REQUIRED WORK ▸
What you should write out is every line from the one containing "[477,350,542,364] // esperanto" to the end of the data, exactly and with nothing else.

SOURCE INFORMATION ▸
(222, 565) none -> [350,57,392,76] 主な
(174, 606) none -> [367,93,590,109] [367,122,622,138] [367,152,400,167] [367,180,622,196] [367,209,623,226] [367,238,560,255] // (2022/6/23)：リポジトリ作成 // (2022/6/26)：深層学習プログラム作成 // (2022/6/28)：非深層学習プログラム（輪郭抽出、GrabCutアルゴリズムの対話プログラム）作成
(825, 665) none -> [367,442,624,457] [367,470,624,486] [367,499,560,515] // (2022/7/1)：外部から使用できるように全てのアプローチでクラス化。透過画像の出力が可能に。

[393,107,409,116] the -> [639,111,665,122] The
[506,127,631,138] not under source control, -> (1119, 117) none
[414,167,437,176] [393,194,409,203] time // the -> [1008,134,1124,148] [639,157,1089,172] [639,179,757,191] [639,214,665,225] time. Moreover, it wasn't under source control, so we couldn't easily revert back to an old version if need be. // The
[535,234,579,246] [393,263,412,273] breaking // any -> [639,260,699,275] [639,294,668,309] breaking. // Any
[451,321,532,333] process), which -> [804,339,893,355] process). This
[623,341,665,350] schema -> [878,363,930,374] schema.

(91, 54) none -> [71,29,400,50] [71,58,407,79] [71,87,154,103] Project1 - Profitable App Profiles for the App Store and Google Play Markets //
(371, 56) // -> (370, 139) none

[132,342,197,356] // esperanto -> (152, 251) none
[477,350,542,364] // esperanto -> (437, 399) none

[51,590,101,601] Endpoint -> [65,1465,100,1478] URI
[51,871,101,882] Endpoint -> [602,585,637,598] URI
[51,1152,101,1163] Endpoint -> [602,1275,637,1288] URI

TASK RESPONSE ▸
[477,350,542,364] // esperanto -> (437, 399) none

[51,590,101,601] Endpoint -> [65,1465,100,1478] URI
[51,871,101,882] Endpoint -> [602,585,637,598] URI
[51,1152,101,1163] Endpoint -> [602,1275,637,1288] URI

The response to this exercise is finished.